Persepsi masyarakat tentang pembuat berita seringkali dikaitkan dengan peranan wartawan. Sehingga ketika terjadi keresahan banjirnya berita hoax yang terkena dampak adalah wartawan, cetak, elektronik maupun online. 

Akibatnya kepercayaan terhadap wartawan dan media menurun drastis. Karena masyarakat semakin banyak yang berasumsi sendiri tentang berita yang didapat dari oknum penyebar hoax padahal berita tersebut belum benar dan belum bisa dipercaya.

Akan tetapi, ternyata saat ini informasi-informasi yang disebarkan oleh individual secara (dominan) inilah yang lebih sering tidak memiliki pertanggung jawaban atas kebenaran informasi tersebut berisi mengenai berita hoax.

Saat ini banyak sekali berita-berita hoax yang sangat mudah kita temukan di media online.
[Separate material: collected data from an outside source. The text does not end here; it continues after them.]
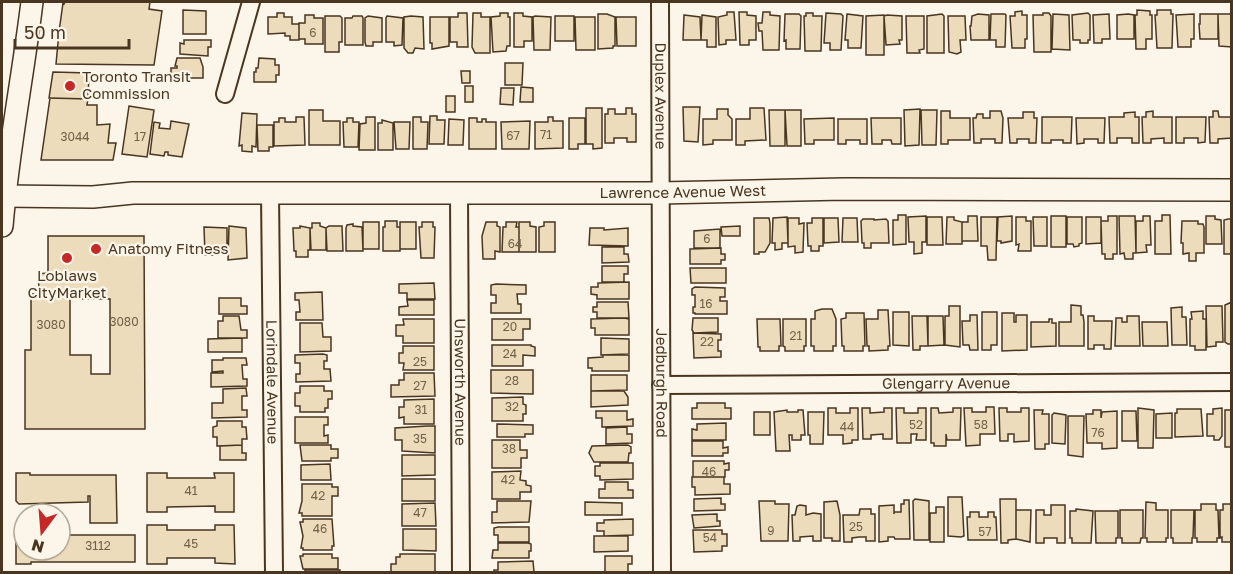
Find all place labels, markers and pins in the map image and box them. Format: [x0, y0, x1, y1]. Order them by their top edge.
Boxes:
place label: Toronto Transit Commission [82, 67, 191, 102]
marker: Toronto Transit Commission [63, 79, 77, 93]
place label: Anatomy Fitness [108, 239, 229, 257]
marker: Anatomy Fitness [89, 242, 103, 256]
marker: Loblaws CityMarket [60, 251, 74, 265]
place label: Loblaws CityMarket [27, 266, 107, 301]

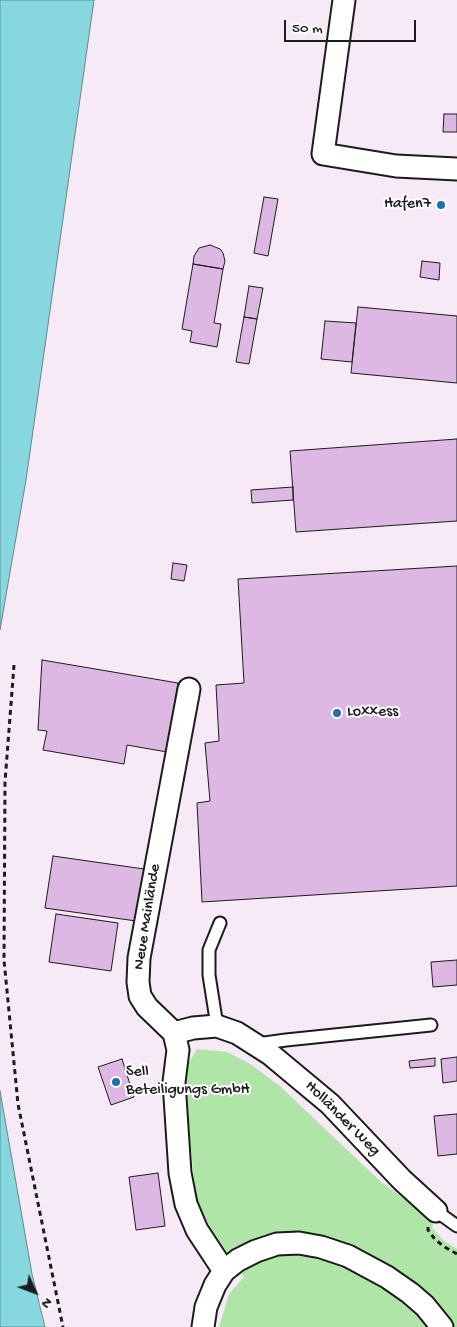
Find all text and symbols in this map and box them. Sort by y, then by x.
scale bar [287,10,420,42]
text: 50 m [292,20,323,38]
place label: Hafen7 [384,195,431,215]
marker: Hafen7 [435,199,447,211]
place label: Loxxess [347,703,398,723]
marker: Loxxess [331,707,343,719]
street label: Neue Mainlände [130,863,166,971]
place label: Sell Beteiligungs GmbH [126,1063,250,1101]
marker: Sell Beteiligungs GmbH [110,1076,122,1088]
street label: Holländer Weg [300,1077,384,1161]
north arrow [10,1267,60,1317]
text: N [37,1293,56,1312]

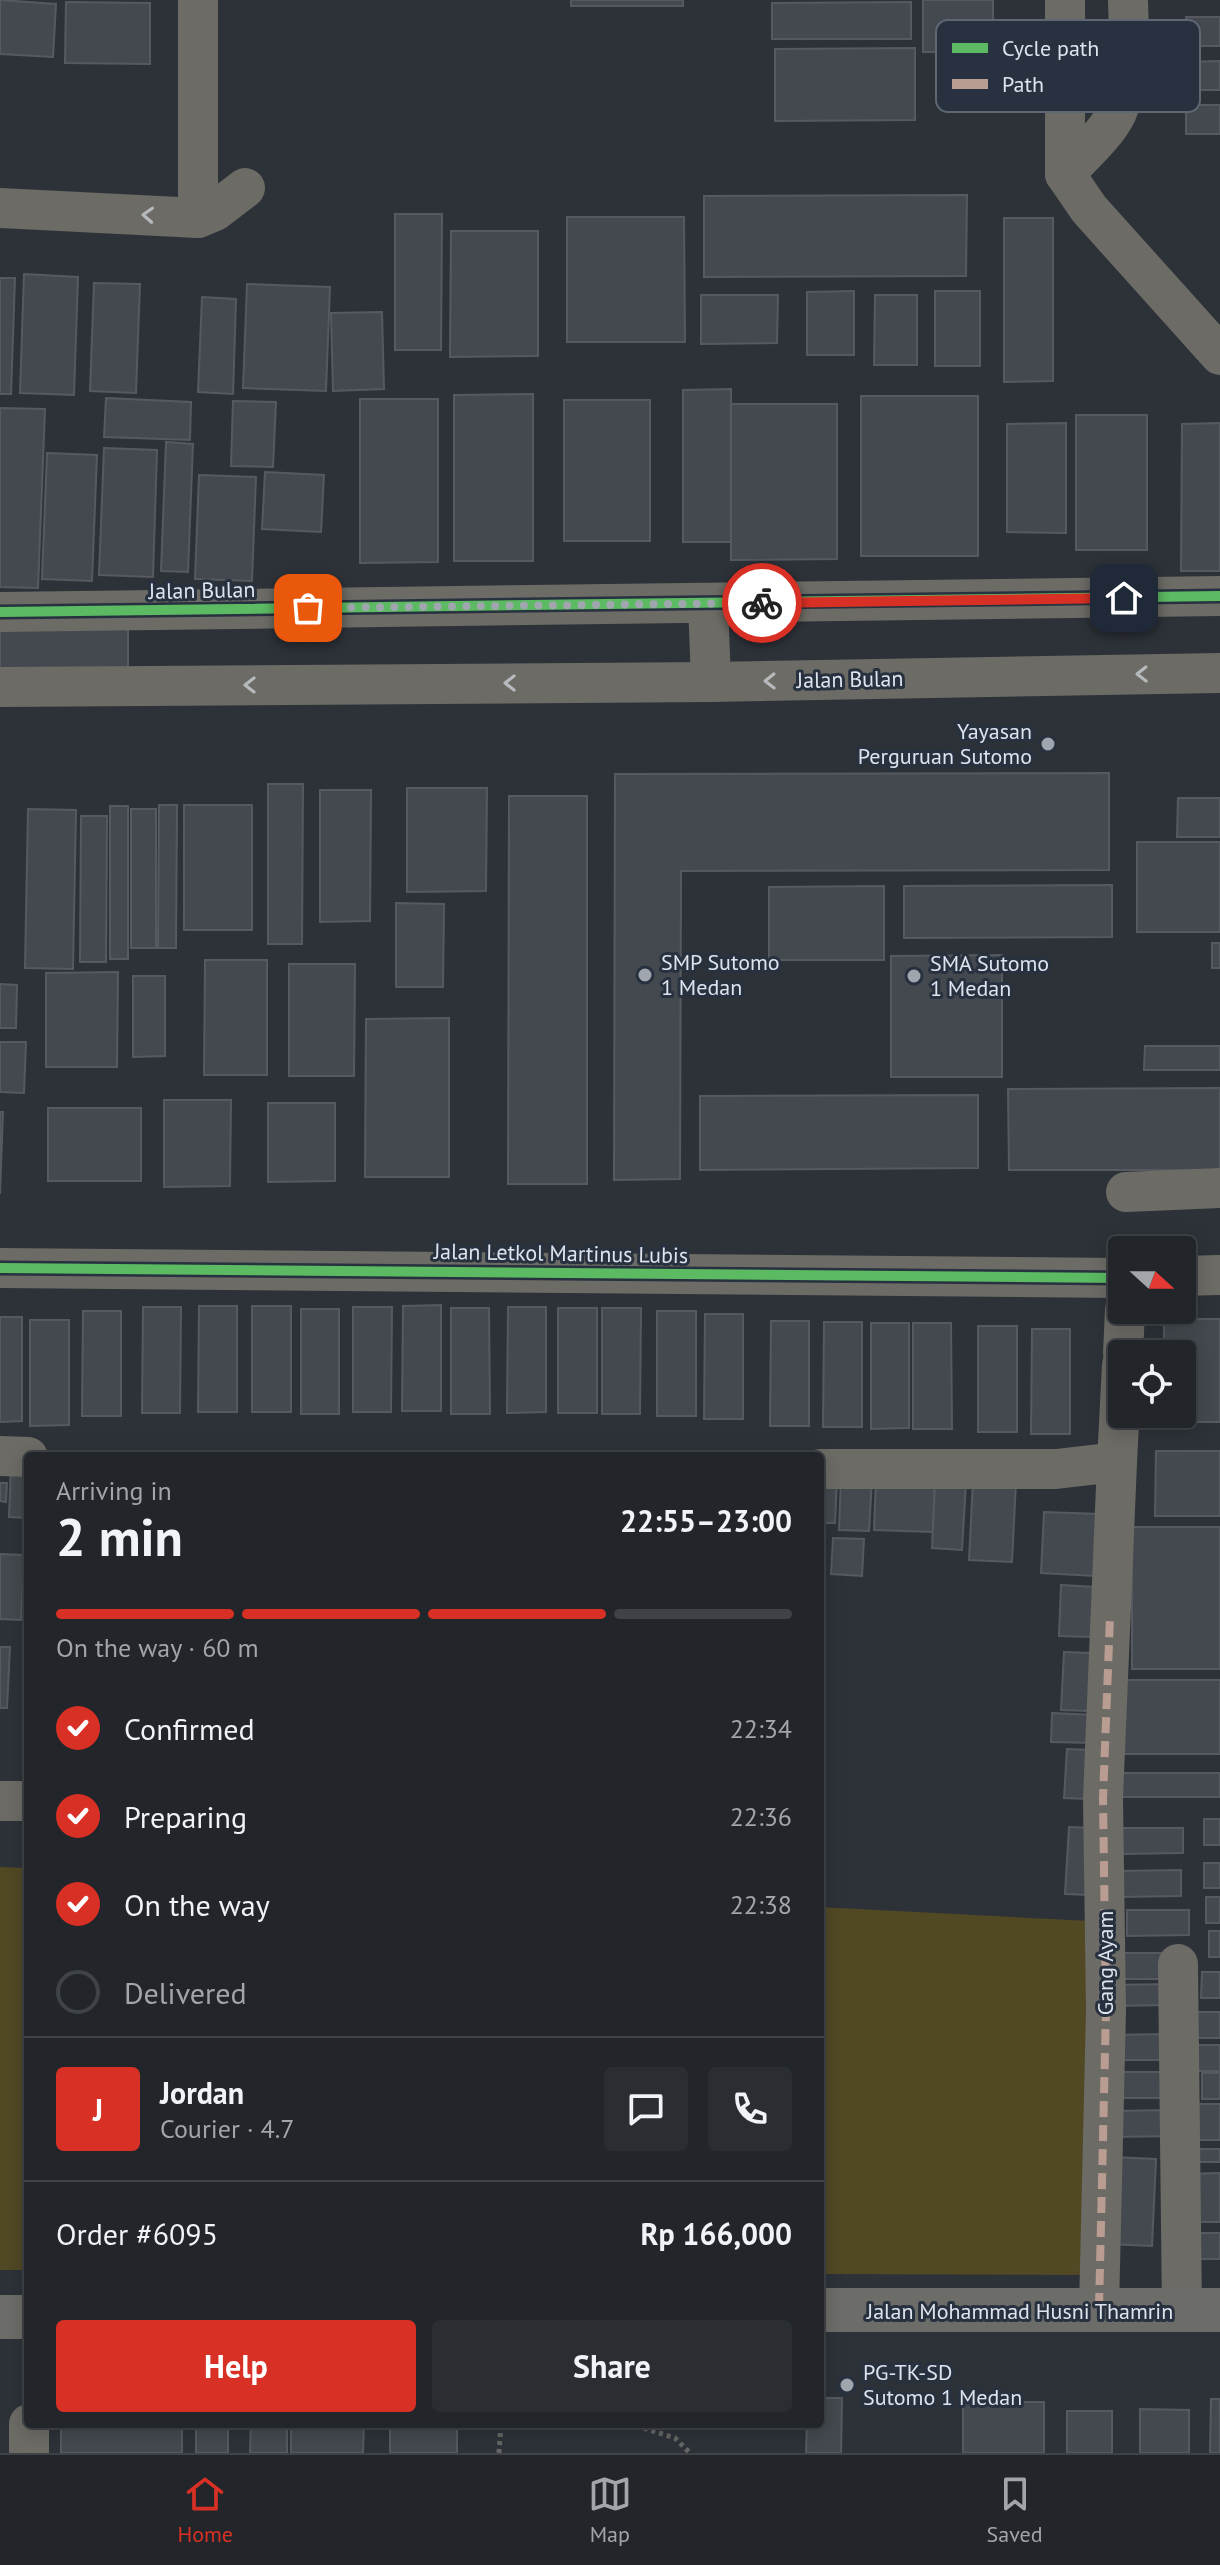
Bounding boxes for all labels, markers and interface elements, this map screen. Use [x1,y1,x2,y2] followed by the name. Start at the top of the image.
[936,20,1200,112] legend
[1002,34,1099,62] text: Cycle path
[1002,70,1044,98] text: Path
[141,207,154,224] one-way arrow
[722,563,802,643] courier
[1090,564,1158,632] pin
[274,574,342,642] pin
[147,575,256,605] street label: Jalan Bulan
[1102,576,1146,620] icon: home
[740,581,784,625] icon: bike
[286,586,330,630] icon: bag
[795,664,904,694] street label: Jalan Bulan
[1135,665,1148,683] one-way arrow
[763,672,776,690] one-way arrow
[503,674,516,692] one-way arrow
[243,676,256,694] one-way arrow
[858,717,1032,770] place label: Yayasan Perguruan Sutomo
[1039,735,1057,753] marker: Yayasan Perguruan Sutomo
[661,948,780,1001] place label: SMP Sutomo 1 Medan
[930,949,1049,1002] place label: SMA Sutomo 1 Medan
[636,966,654,984] marker: SMP Sutomo 1 Medan
[905,967,923,985] marker: SMA Sutomo 1 Medan
[1108,1236,1196,1324] north arrow
[1108,1236,1196,1428] map controls
[433,1237,688,1269] street label: Jalan Letkol Martinus Lubis
[1108,1340,1196,1428] button: locate
[56,1474,172,1507] text: Arriving in
[620,1501,792,1540] text: 22:55–23:00
[56,1503,183,1570] text: 2 min
[56,1631,259,1664] text: On the way · 60 m
[56,1706,100,1750] icon: check
[124,1709,255,1748] text: Confirmed
[730,1712,792,1745] text: 22:34
[56,1794,100,1838] icon: check
[124,1797,247,1836] text: Preparing
[730,1800,792,1833] text: 22:36
[56,1882,100,1926] icon: check
[124,1885,270,1924] text: On the way
[730,1888,792,1921] text: 22:38
[1091,1911,1119,2015] street label: Gang Ayam
[124,1973,247,2012] text: Delivered
[604,2067,688,2151] button: chat
[708,2067,792,2151] button: phone
[160,2073,244,2112] text: Jordan
[93,2090,103,2129] text: J
[160,2112,294,2145] text: Courier · 4.7
[56,2214,218,2253] text: Order #6095
[641,2214,792,2253] text: Rp 166,000
[866,2297,1173,2325] street label: Jalan Mohammad Husni Thamrin
[56,2320,416,2412] button: Help
[432,2320,792,2412] button: Share
[863,2358,1022,2411] place label: PG-TK-SD Sutomo 1 Medan
[838,2376,856,2394] marker: PG-TK-SD Sutomo 1 Medan
[177,2472,233,2548] tab: Home
[588,2472,632,2548] tab: Map
[987,2472,1043,2548] tab: Saved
Melihat masyarakat yang mudah terpengaruh oleh suatu berita tanpa mencari tahu kebenaran akan berita tersebut dapat menjadi suatu permasalahan. 

Karena semakin banyak beredarmya Informasi hoax biasa dilakukan secara individual yang artinya dibuat oleh akun personal, di media sosial sendiri biasa dilakukannya penyebaran berita melalui grup yang ada di media sosial seperti facebook, whatsap, twitter. Banyaknya informasi yang masuk di media sosial dan grup-grup akun personal tanpa disadari berita palsu mudah di share atau dibagikan.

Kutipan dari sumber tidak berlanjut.